003: Q3 Comfort Foods
A few of us share a song from July - September that's gotten us through this mess
Welcome to the third issue of Organ Grinder. Instead of the usual round table of album reviews, we’ll be talking about songs that we’ve kept coming back to, that have been by our side these past few months. We hope there’s respite here for you, too. —Jinhyung Kim
Hayley Williams, “Fake Plastic Trees” (Self-released)
Lianne La Havas’ rendition of Radiohead’s “Weird Fishes/Arpeggi” got a lot of buzz this summer, deservedly so. It’s soulful, revitalizing, but above all, it was unexpected. Anyone could tell you that if Hayley Williams were to reckon with The Bends-era Radiohead, she would crush it. It just hadn’t happened. It’s no small pleasure of mine that her debut solo album Petals for Armor is one of the most Thom Yorke-y things ever made, save for the “Lotus Flower” video. It was a personal highlight of 2020, coming from someone who has spent quarantine indulging in the creature comforts of my teenage years. With no reason to assume Williams also had sights on the past, her cover of “Fake Plastic Trees” was a pleasant surprise. Her approach to the song, an indie sacred cow if there ever was one, is patient and reverential.
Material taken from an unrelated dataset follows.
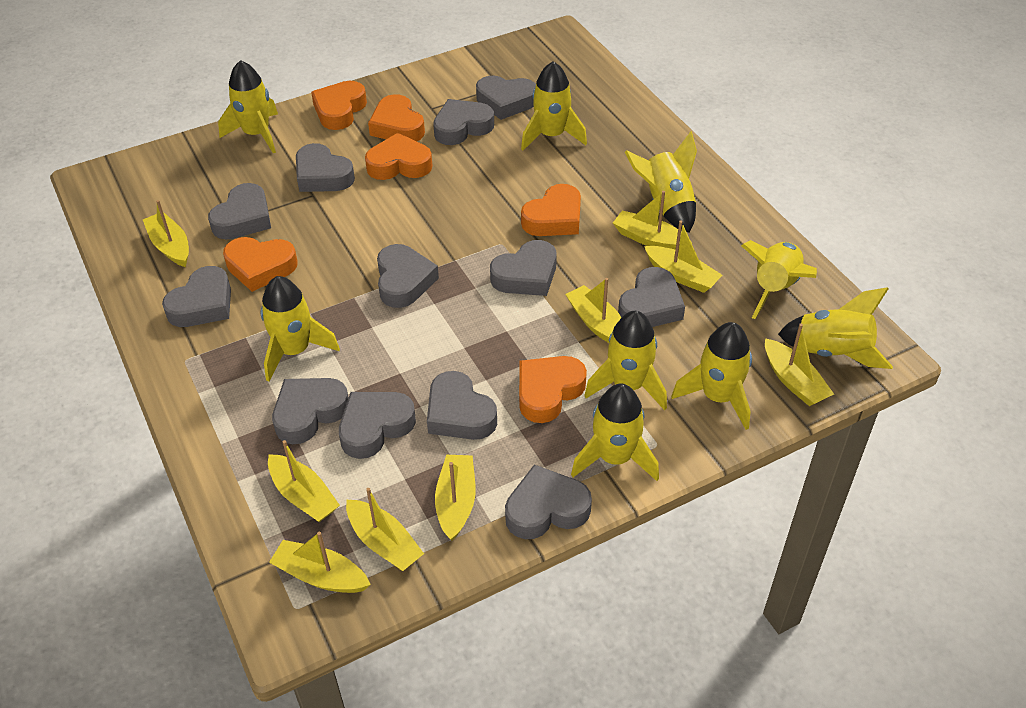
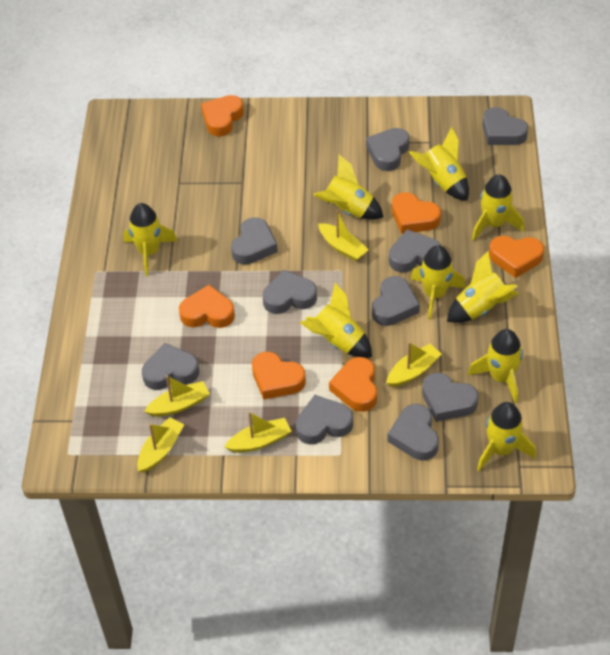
grey heart: [162,266,231,327] [208,183,271,239] [272,378,349,444] [296,143,355,192] [339,392,416,459] [377,244,439,308] [427,371,497,440] [433,99,494,145] [476,76,536,120] [490,240,557,296] [505,465,592,539] [618,267,685,327] = 12 -> [142,343,199,390] [231,217,278,265] [263,270,317,314] [296,395,353,445] [366,128,410,171] [372,276,420,326] [387,404,439,460] [389,229,441,272] [422,373,479,422] [482,107,528,145] = 10
yellow boat: [143,200,189,267] [268,440,340,522] [269,532,371,593] [346,488,424,571] [435,455,476,541] [565,278,621,343] [613,191,693,250] [644,221,722,293] [765,324,834,406] = 9 -> [137,417,185,473] [144,375,210,417] [224,412,292,453] [318,210,369,261] [386,342,442,387] = 5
She hits all the tender, wistful beats without straining for the spotlight, the way many other singers have and will in the future (probably a good time to mention that she recorded it on the Voice Memos app). These days, the instinct to engage with timeless classics is analogous to the way sunflowers face each other when there’s no sun to reach for. Each pang of longing isn’t just there so we can rue our shortcomings amidst the current turmoil, but so we can express gratitude to Radiohead for creating something to sustain us through this. Those final words resonate bone deep: “All the time...all the time.” The plague will rage on interminably, but we’ll always have “Fake Plastic Trees.” —Zachariah Cook
---__-_ (More Eaze & Seth Graham), “Legato Crying” (Orange Milk)
Seth Graham’s Gasp was one of my favorite albums of 2018. It’s a tripartite fusion of musique concrète, the second Viennese school, and that MIDI-hued Orange Milk sound; listening to it for the first time, I had one of those rare experiences where I could both predict and be surprised by every sonic twist and turn. I hadn’t expected Graham to take such a rigorous compositional approach and bring it to a song so… well, tonal, for one, but also romantic, dripping with melancholy. However, his signature is unmistakable: the instrumentation here, while caressing and unobtrusive, is presented in isolated, ice-cold patches of timbre, dripping down sloping, cavernous walls of negative space and coalescing into crystalline shards before fading back into the abyss. It’s the perfect setting for More Eaze’s autocrooned whispers, which often just barely come into focus before dissolving into arctic environs. Her words are half-articulated reflections, imbued with a fatigued sadness that only manifests after the fact, in a space where the past is finished yet the future is unknowable. We live now in an eternal present, but that doesn’t make it easier to be in the moment. “The moment” used to be a dot I could run endlessly toward; I’m inside it now, and it turns out the interior’s infinite—I’ve no idea what to look for; I’m lost. But whenever I return to “Legato Crying,” I find consolation: a reminder of some warm summer night; a stillness in my loss. —Jinhyung Kim
Julianna Barwick ft. Jónsi, “In Light” (Ninja Tune)
words are only words to me if they are heard but they will always be words to you. i write google docs that no one reads but me, crafting my own subjectivity sans the harmonies, counterpoint, and syncopation or clinks, pulses, and bird chirps. i speak to god.
god is not a woman, they are pure force, the endless abyss, spiraling out of their own control—is it even happy with its omnipotence without omniscience? god has no forgiveness except for the gods that we make in our own lives who we grant forgiveness for forgiveness to be granted to us. we grant healing to curanderos and curanderas and curanderxs only for them to heal us. really, we are forgiving and healing ourselves. —Jacob
still from the music video for “In Light”
Thanks for reading this issue of Organ Grinder. Spend some time for yourself, today.